Moore? Over. The Corporation Rules.
Okay, chaps and chapesses. Here's your task for today. Go see The Corporation, then tell 20 friends to do the same. Forget Farenheit 9/11 -- this is the must-see political documentary of the year. What Michael Moore has been trying to do for years with the visual and literary equivalent of buckshot, this movie does with heavy artillery. It is a thoroughly intelligent indictment of the entire corporate system, all the more damning for staying calm, quiet and fair: business leaders and economists are given equal screen time with the usual suspects (Moore, Noam Chomsky, Naomi Klein). With a mountain of evidence from the mouths of the accused, you'll be hard-pressed to argue with the movie's central charge: that the way corporations behave, unchecked, is inherently pathological. In fact, one FBI analyst tells us, the Feds are looking into the idea that the corporate entity -- which the law treats like a person -- could be charged just like a regular psycopath. Though it weighs in at a Tolkein-esque three hours, believe it or not, this film remains as consistently engrossing as any Rings epic.

P and I just saw it at the Lumiere, and the theater was heaving. Word has gotten around. No, it isn't just that bashing capitalism is a good part of any decent San Francisco Saturday night date. What draws the crowds is the fact that the movie offers a hefty draught of hope, something we're all thirsty for these days. Did you know some towns in the US have started setting limits on the number of chain restaurants, and asserting their ancient ability to cancel corporate charters?
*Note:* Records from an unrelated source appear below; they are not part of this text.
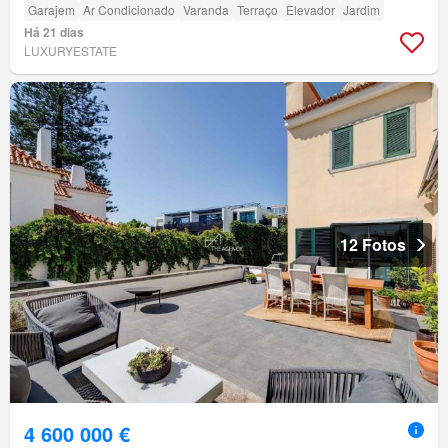
Garajem
Ar Condicionado
Varanda
Terraço
Elevador
Jardim
Há 21 dias
LUXURYESTATE
12 Fotos
4 600 000 €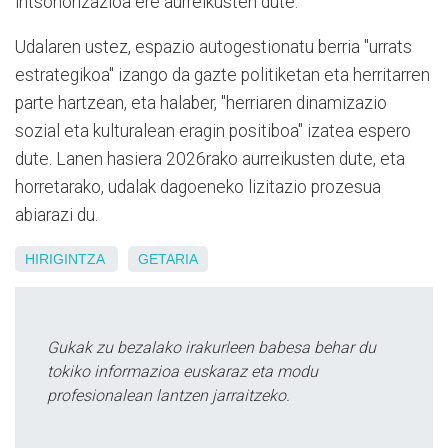
intsonorizazioa ere aurreikusten dute.
Udalaren ustez, espazio autogestionatu berria "urrats
estrategikoa" izango da gazte politiketan eta herritarren
parte hartzean, eta halaber, "herriaren dinamizazio
sozial eta kulturalean eragin positiboa" izatea espero
dute. Lanen hasiera 2026rako aurreikusten dute, eta
horretarako, udalak dagoeneko lizitazio prozesua
abiarazi du.
HIRIGINTZA
GETARIA
Gukak zu bezalako irakurleen babesa behar du
tokiko informazioa euskaraz eta modu
profesionalean lantzen jarraitzeko.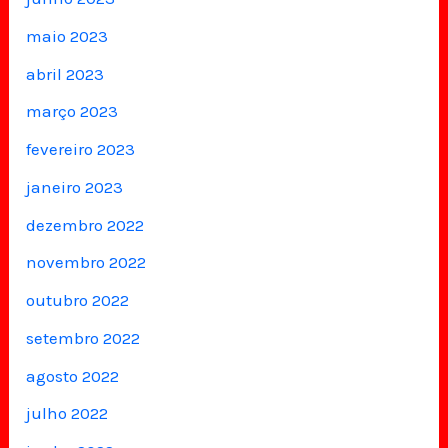
maio 2023
abril 2023
março 2023
fevereiro 2023
janeiro 2023
dezembro 2022
novembro 2022
outubro 2022
setembro 2022
agosto 2022
julho 2022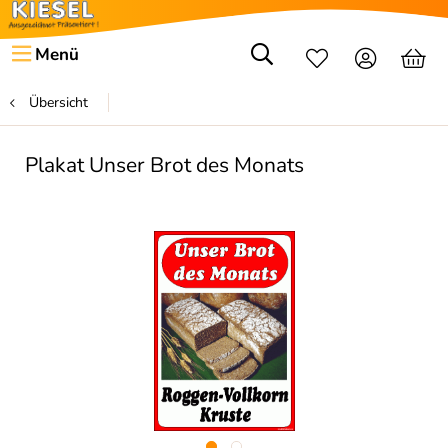
Menü
Übersicht
Plakat Unser Brot des Monats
That Gap has caved to pressure over its Central American sweatshops? That peoples' movements in India and Ecuador have scored victories against outrageous corporate attempts to own their seeds and their rainwater? That a growing group of lawyers has been trying to dissolve the mighty Unocal, something the Attorney General of California says they have every right to do? All it takes is one scalp like that, and the entire corporate world would be put on notice. The system is not monolithic. Companies change with the generations. Their relentless drive for profits can be manipulated in subtle ways, if we will it. They can be made, as Google's rule has it, to do no evil.